As for the Taylor Rule, it uses lagging indicators so it will ALWAYS crash the economy. In fact, never in the entire history of the federal reserve has the federal reserve managed to pull off a soft landing without a disastrous crash. Even with that said, raising interests rates might be a reasonable way of controlling the economy except that long before major corporations feel ANY pain whatsoever, rising rates cause defaults on adjustable-rate mortgages and loan-dependent small businesses including farms. Making it so farmers can’t afford to plant their crops is about the most harmful and least effective way imaginable to control inflation, so the real way anything cools off is that the housing market crashes so badly and so hyper-cyclically that unemployment in the construction industry hurts the broader economy.

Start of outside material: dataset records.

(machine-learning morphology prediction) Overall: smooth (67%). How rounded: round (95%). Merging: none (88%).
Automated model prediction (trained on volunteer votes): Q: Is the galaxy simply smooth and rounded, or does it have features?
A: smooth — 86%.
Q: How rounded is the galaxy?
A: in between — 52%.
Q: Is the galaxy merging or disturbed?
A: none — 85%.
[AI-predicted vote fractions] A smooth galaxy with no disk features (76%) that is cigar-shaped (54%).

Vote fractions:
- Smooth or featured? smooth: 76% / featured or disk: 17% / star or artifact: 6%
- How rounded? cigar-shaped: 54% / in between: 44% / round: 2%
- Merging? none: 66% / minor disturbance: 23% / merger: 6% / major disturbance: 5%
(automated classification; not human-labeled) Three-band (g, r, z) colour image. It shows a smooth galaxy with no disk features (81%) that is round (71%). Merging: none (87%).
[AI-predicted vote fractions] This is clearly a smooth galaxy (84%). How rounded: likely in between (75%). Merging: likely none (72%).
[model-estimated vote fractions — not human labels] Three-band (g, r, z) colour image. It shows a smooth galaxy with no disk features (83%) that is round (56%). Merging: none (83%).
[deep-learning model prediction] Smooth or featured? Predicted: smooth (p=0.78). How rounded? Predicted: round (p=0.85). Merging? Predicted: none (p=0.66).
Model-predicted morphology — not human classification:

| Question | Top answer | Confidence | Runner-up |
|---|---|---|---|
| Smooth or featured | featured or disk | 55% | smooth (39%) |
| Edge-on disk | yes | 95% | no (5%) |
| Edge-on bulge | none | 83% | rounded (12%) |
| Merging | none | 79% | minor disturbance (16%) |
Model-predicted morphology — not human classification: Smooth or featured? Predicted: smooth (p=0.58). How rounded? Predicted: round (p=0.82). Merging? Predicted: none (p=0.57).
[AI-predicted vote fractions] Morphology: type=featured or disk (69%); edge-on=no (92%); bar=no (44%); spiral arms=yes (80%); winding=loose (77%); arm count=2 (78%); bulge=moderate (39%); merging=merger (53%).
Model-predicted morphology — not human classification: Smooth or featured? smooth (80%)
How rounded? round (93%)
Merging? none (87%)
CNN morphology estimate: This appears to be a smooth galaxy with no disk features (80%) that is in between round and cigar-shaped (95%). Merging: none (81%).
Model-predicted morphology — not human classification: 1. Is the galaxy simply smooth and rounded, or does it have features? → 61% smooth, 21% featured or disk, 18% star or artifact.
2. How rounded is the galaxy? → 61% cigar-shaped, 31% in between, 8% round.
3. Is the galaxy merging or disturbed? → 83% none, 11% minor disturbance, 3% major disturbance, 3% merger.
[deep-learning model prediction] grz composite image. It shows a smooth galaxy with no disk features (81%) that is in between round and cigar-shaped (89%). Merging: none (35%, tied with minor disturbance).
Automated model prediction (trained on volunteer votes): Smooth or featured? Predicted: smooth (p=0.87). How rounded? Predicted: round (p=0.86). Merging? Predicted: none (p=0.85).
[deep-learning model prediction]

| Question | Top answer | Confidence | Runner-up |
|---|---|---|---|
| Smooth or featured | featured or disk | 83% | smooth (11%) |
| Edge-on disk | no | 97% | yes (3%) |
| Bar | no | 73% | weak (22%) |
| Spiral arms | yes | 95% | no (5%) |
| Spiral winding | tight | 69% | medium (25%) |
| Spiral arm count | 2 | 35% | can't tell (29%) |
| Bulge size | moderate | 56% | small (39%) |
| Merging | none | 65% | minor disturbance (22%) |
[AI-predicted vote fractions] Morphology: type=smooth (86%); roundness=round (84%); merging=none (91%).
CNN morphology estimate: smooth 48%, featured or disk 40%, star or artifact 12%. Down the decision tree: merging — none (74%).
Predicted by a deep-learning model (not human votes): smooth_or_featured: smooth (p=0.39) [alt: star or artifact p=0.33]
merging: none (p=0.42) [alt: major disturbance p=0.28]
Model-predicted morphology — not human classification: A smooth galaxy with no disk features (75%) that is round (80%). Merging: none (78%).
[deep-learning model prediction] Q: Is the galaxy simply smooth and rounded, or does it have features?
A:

The Great Nobel Laureate Dr. Milton Friedman:
https://www.youtube.com/watch?v=B_nGEj8wIP0
Recorded at University of San Diego & San Diego Chamber of Commerce ©1978
27:16 min
"In the United States, we have also had, and in most countries, a third less important factor that has contributed to excessive increases in the quantity of money, and that has been mistaken policies by the central bank."
"Professor Siegan referred to the mistake of the Federal Reserve Bank in the late '20s and early '30s. From 1929 to 1933 the quantity of money in the United States went down by a third, and that was a major factor that produced the catastrophe. That was the great mistake of the Federal Reserve. It learned from that mistake. Government agencies, like people, don't always make the same mistake the next time; they make a different one. And since that period, the central banks have tended to make the mistake in the opposite direction. Their mistake has almost always been caused by confusing their function, by thinking that they had something to do with interest rates instead of recognizing that their real function was to control the quantity of money."
The federal reserve DOES have a tool to reduce inflation: unload their assets. Investors buying those assets will drive their value down (allowing bonds to rise more than loans) and their investment dollars will be removed from the market. But instead they gave half a trillion to the investor class to drive inflation UP.